Disculpo todos los vicios, siempre que reconozcan que mi orgía sabatina los supera. Ese día me empapo y empapelo de periódicos de todas las ciudades, regiones y países, para disfrutar con la lectura de las voces más autorizadas. Ya pueden imaginar que algo saldrá mal en este artículo. En efecto, mi suerte y mi rutina se torcieron el pasado sábado, porque la prensa española venía íntegramente zurcida de Madrid Central. Ni siquiera tomé la precaución de enterarme levemente de la cuestión. Puedo prescindir del centralismo y de la solidaridad con el ombliguismo madrileño. No compré ni una sola cabecera de este país centrípeto, espero no haber dañado irremediablemente sus balances. Me forré de los tres Times, el Monde o El Espejo, los cuales acierto a descifrar gracias a las ilustraciones.

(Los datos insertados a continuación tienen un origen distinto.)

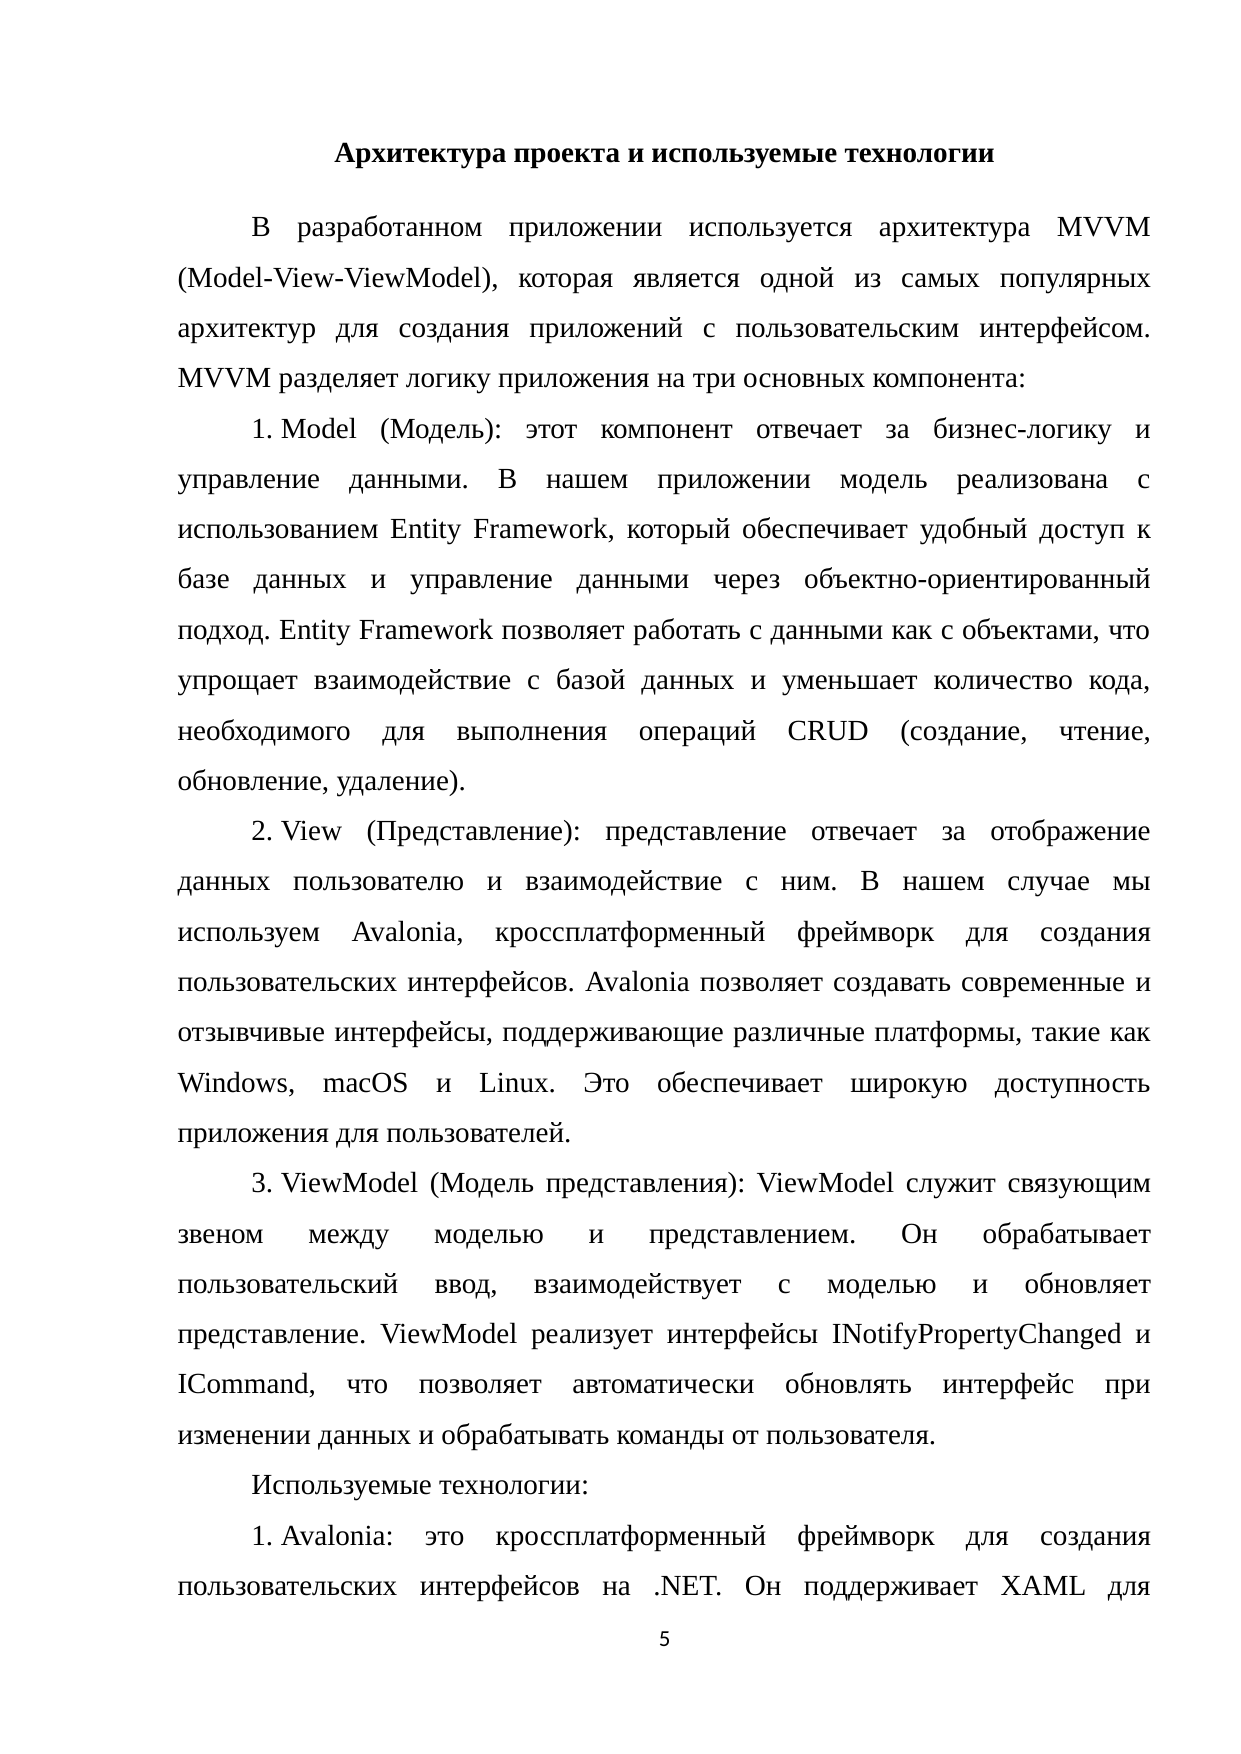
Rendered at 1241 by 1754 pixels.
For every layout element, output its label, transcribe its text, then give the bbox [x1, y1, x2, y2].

list View (Представление): представление отвечает за отображение данных пользователю и взаимодействие с ним. В нашем случае мы используем Avalonia, кроссплатформенный фреймворк для создания пользовательских интерфейсов. Avalonia позволяет создавать современные и отзывчивые интерфейсы, поддерживающие различные платформы, такие как Windows, macOS и Linux. Это обеспечивает широкую доступность приложения для пользователей. [177, 813, 1152, 1149]
text В разработанном приложении используется архитектура MVVM (Model-View-ViewModel), которая является одной из самых популярных архитектур для создания приложений с пользовательским интерфейсом. MVVM разделяет логику приложения на три основных компонента: [177, 209, 1152, 394]
subtitle Архитектура проекта и используемые технологии [177, 135, 1152, 168]
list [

Me he convertido en un experto en Boris Johnson, el Donald Trump educado en Oxford, sin la imposición de rendir tributo a la ciudad irreversible. Me entero de perfil de que la noticia hegemónica era una vulgar sentencia de un juez de lo contencioso, ni siquiera de Marchena. Se ha sacrificado el suceso a la religión, a la obligación de transmitirte que Madrid es Central en tu existencia. Cuando la descentralicen, empezaremos a hablar.

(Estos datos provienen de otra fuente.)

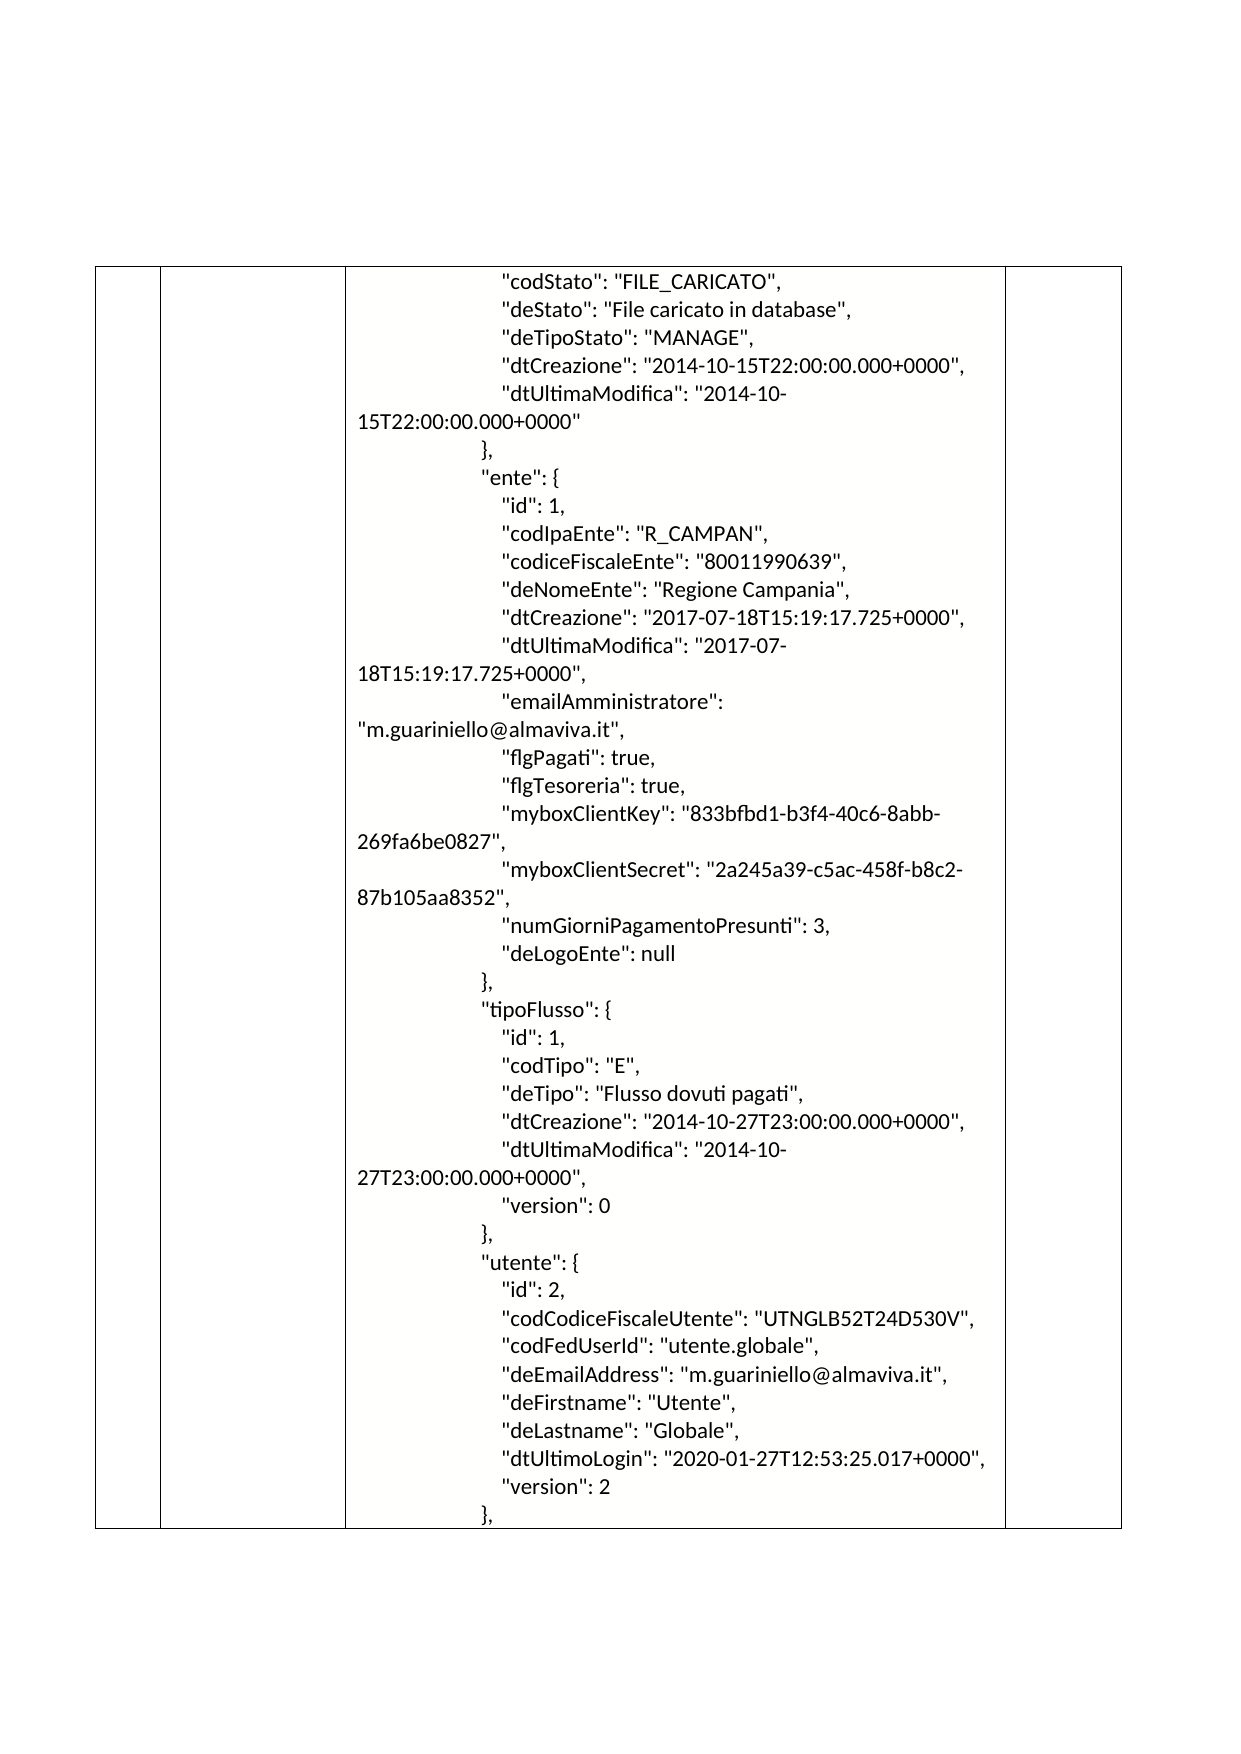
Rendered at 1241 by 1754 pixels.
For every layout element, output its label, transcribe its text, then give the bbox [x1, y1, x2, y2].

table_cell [161, 267, 345, 1528]
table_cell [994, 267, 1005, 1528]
table_cell 1 [96, 267, 160, 1528]
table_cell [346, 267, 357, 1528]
table_cell [1006, 267, 1121, 1528]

Madrid Central es la ciudad donde nunca ocurren acontecimientos de la importancia que se les brinda. En cada casa norcoreana hay una foto de los Kim, y ninguna vivienda española puede prescindir de una portada que le advierta de la imposibilidad de emanciparse del madrileñismo, la visión sesgada que atenaza al país entero. Los problemas gaseosos se solidifican en bronce escultórico si trascienden en la Corte. No se trata por tanto de purificar a Madrid Central de la contaminación venida de fuera, sino viceversa, alguien debería proteger a los salpicados por las emanaciones del centro del Universo, uno de los lugares más grandes que podemos imaginar.